Written task: Set the listing down exactly; no pictures.

Task inputs:
====
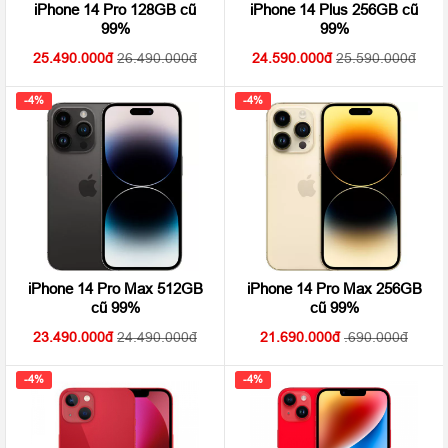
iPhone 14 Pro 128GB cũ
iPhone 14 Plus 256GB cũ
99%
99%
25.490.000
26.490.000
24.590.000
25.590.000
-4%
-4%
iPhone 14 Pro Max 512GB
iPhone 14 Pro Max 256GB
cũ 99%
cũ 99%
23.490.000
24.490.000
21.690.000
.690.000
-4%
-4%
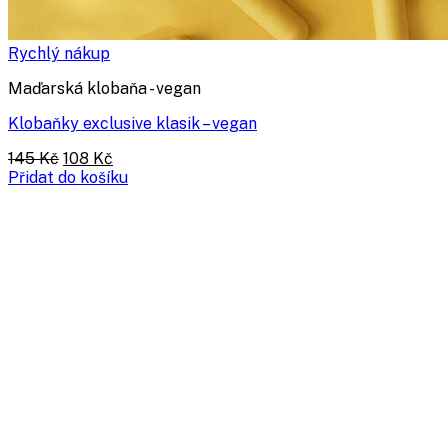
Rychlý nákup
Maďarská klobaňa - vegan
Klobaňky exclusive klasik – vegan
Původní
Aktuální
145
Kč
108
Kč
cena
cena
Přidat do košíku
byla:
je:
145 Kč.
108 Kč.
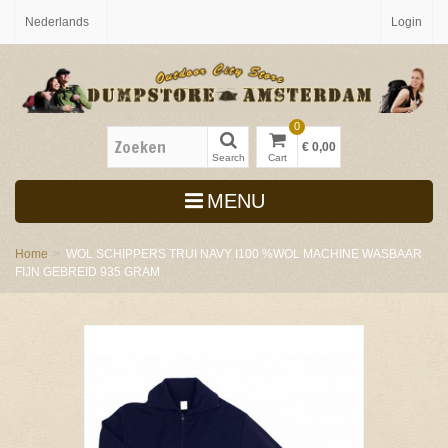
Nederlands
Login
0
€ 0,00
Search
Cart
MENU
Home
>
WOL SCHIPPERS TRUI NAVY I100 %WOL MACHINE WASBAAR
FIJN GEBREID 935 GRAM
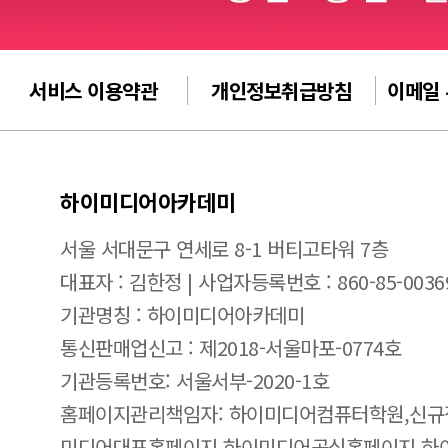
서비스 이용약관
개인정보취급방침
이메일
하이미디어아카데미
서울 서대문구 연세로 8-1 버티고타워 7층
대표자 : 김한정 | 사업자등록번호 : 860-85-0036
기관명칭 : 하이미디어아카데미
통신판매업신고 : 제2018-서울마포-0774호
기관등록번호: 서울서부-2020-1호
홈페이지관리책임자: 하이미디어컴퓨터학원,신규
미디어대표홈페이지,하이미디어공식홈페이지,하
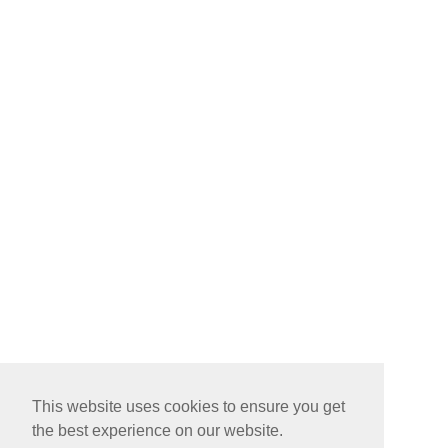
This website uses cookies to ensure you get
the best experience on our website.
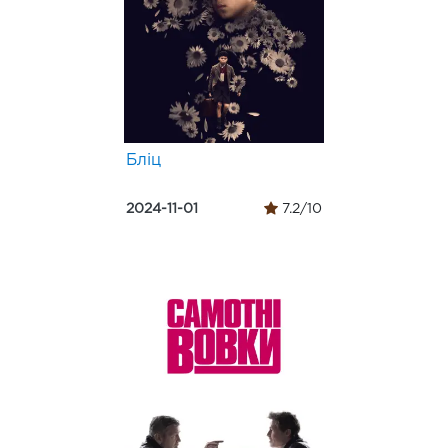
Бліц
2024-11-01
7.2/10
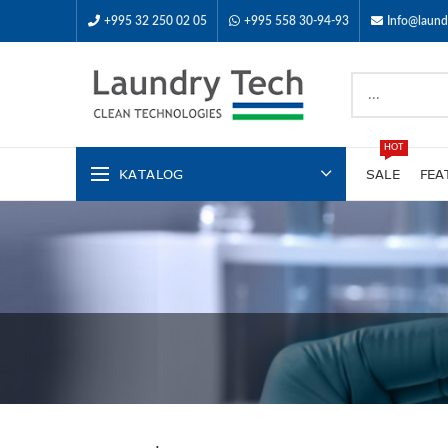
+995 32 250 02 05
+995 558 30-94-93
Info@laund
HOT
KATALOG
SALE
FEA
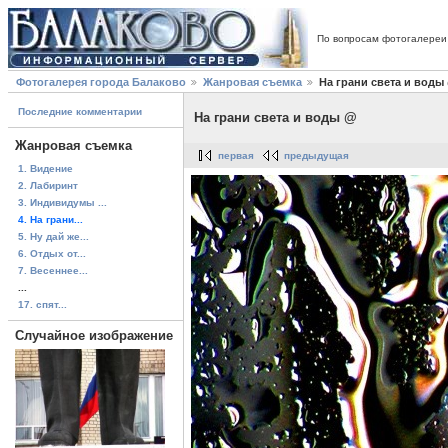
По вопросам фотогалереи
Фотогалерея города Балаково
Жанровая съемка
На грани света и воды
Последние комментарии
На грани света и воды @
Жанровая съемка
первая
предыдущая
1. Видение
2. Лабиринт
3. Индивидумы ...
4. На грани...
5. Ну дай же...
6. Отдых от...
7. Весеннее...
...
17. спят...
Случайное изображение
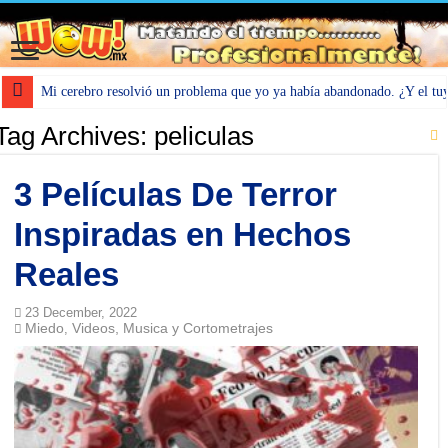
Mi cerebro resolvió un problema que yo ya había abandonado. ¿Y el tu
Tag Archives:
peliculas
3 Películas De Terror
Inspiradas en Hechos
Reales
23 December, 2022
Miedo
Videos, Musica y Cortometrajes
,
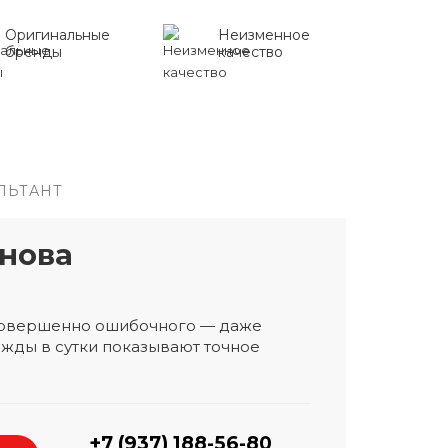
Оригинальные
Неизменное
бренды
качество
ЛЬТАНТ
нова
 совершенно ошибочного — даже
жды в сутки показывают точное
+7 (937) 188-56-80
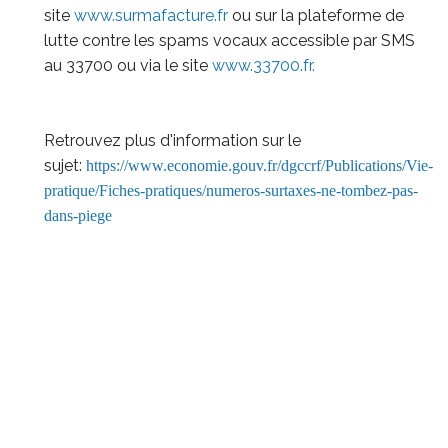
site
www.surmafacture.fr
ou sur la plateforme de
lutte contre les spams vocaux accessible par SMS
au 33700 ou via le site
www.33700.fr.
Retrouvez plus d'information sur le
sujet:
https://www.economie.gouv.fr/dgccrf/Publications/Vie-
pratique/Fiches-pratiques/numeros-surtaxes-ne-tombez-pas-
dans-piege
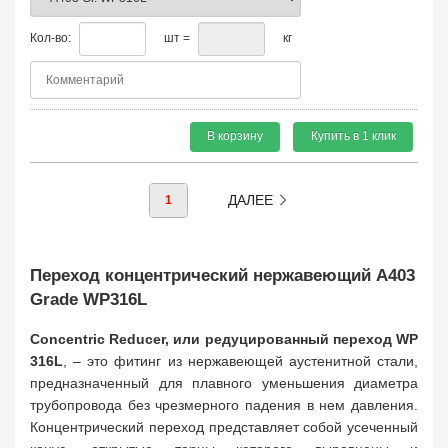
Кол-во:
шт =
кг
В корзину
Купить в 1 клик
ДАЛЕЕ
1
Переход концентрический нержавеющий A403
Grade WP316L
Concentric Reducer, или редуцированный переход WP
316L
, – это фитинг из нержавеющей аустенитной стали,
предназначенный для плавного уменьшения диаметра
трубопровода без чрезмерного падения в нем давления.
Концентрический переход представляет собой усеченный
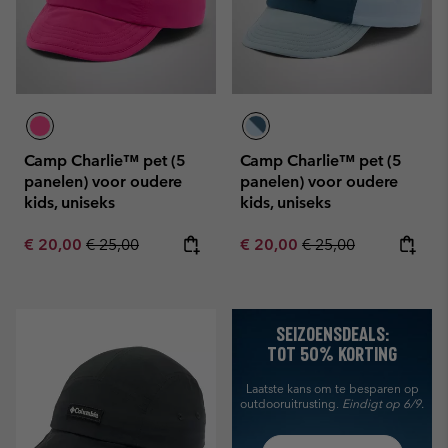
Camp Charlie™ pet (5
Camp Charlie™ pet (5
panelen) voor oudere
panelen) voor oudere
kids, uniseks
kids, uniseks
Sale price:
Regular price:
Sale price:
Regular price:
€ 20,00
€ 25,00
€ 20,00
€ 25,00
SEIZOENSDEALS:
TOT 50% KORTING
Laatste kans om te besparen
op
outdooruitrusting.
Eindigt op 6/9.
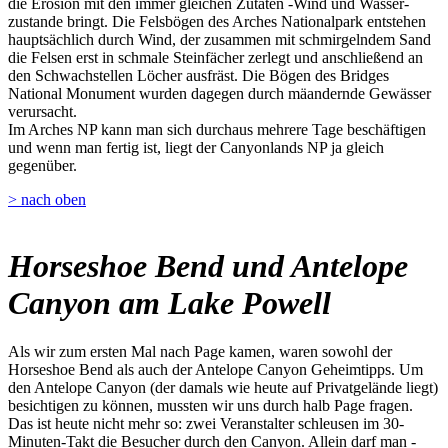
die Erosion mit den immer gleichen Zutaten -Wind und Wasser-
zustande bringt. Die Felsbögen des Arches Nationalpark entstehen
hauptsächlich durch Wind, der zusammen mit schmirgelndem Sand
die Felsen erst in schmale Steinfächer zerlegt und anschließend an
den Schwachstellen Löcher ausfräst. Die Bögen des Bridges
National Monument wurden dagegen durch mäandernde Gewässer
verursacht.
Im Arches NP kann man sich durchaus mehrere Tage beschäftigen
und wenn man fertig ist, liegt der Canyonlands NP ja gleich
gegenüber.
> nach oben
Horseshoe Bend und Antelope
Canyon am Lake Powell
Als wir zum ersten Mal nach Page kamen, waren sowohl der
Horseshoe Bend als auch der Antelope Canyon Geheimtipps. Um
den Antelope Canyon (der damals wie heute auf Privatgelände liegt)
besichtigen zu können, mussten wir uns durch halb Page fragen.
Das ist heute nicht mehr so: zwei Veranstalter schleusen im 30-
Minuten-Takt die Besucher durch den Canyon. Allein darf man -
====
Exercise result:
iPhone 14 Pro 128GB cũ
iPhone 14 Plus 256GB cũ
99%
99%
25.490.000
26.490.000
24.590.000
25.590.000
-4%
-4%
iPhone 14 Pro Max 512GB
iPhone 14 Pro Max 256GB
cũ 99%
cũ 99%
23.490.000
24.490.000
21.690.000
.690.000
-4%
-4%
Rychlý nákup
Maďarská klobaňa - vegan
Klobaňky exclusive klasik – vegan
Původní
Aktuální
145
Kč
108
Kč
cena
cena
Přidat do košíku
byla:
je:
145 Kč.
108 Kč.
Nederlands
Login
0
€ 0,00
Search
Cart
MENU
Home
>
WOL SCHIPPERS TRUI NAVY I100 %WOL MACHINE WASBAAR
FIJN GEBREID 935 GRAM
서비스 이용약관
개인정보취급방침
이메일
하이미디어아카데미
서울 서대문구 연세로 8-1 버티고타워 7층
대표자 : 김한정 | 사업자등록번호 : 860-85-0036
기관명칭 : 하이미디어아카데미
통신판매업신고 : 제2018-서울마포-0774호
기관등록번호: 서울서부-2020-1호
홈페이지관리책임자: 하이미디어컴퓨터학원,신규
미디어대표홈페이지,하이미디어공식홈페이지,하
This website uses cookies to ensure you get
the best experience on our website.
Бліц
2024-11-01
7.2/10
+995 32 250 02 05
+995 558 30-94-93
Info@laund
HOT
KATALOG
SALE
FEA
По вопросам фотогалереи
Фотогалерея города Балаково
Жанровая съемка
На грани света и воды
Последние комментарии
На грани света и воды @
Жанровая съемка
первая
предыдущая
1. Видение
2. Лабиринт
3. Индивидумы ...
4. На грани...
5. Ну дай же...
6. Отдых от...
7. Весеннее...
...
17. спят...
Случайное изображение
Mi cerebro resolvió un problema que yo ya había abandonado. ¿Y el tu
Tag Archives:
peliculas
3 Películas De Terror
Inspiradas en Hechos
Reales
23 December, 2022
Miedo
Videos, Musica y Cortometrajes
,
Оригинальные
Неизменное
бренды
качество
ЛЬТАНТ
нова
 совершенно ошибочного — даже
жды в сутки показывают точное
+7 (937) 188-56-80
site
www.surmafacture.fr
ou sur la plateforme de
lutte contre les spams vocaux accessible par SMS
au 33700 ou via le site
www.33700.fr.
Retrouvez plus d'information sur le
sujet:
https://www.economie.gouv.fr/dgccrf/Publications/Vie-
pratique/Fiches-pratiques/numeros-surtaxes-ne-tombez-pas-
dans-piege
Кол-во:
шт =
кг
В корзину
Купить в 1 клик
ДАЛЕЕ
1
Переход концентрический нержавеющий A403
Grade WP316L
Concentric Reducer, или редуцированный переход WP
316L
, – это фитинг из нержавеющей аустенитной стали,
предназначенный для плавного уменьшения диаметра
трубопровода без чрезмерного падения в нем давления.
Концентрический переход представляет собой усеченный
Camp Charlie™ pet (5
Camp Charlie™ pet (5
panelen) voor oudere
panelen) voor oudere
kids, uniseks
kids, uniseks
Sale price:
Regular price:
Sale price:
Regular price:
€ 20,00
€ 25,00
€ 20,00
€ 25,00
SEIZOENSDEALS:
TOT 50% KORTING
Laatste kans om te besparen
op
outdooruitrusting.
Eindigt op 6/9.
die Erosion mit den immer gleichen Zutaten -Wind und Wasser-
zustande bringt. Die Felsbögen des Arches Nationalpark entstehen
hauptsächlich durch Wind, der zusammen mit schmirgelndem Sand
die Felsen erst in schmale Steinfächer zerlegt und anschließend an
den Schwachstellen Löcher ausfräst. Die Bögen des Bridges
National Monument wurden dagegen durch mäandernde Gewässer
verursacht.
Im Arches NP kann man sich durchaus mehrere Tage beschäftigen
und wenn man fertig ist, liegt der Canyonlands NP ja gleich
gegenüber.
> nach oben
Horseshoe Bend und Antelope
Canyon am Lake Powell
Als wir zum ersten Mal nach Page kamen, waren sowohl der
Horseshoe Bend als auch der Antelope Canyon Geheimtipps. Um
den Antelope Canyon (der damals wie heute auf Privatgelände liegt)
besichtigen zu können, mussten wir uns durch halb Page fragen.
Das ist heute nicht mehr so: zwei Veranstalter schleusen im 30-
Minuten-Takt die Besucher durch den Canyon. Allein darf man -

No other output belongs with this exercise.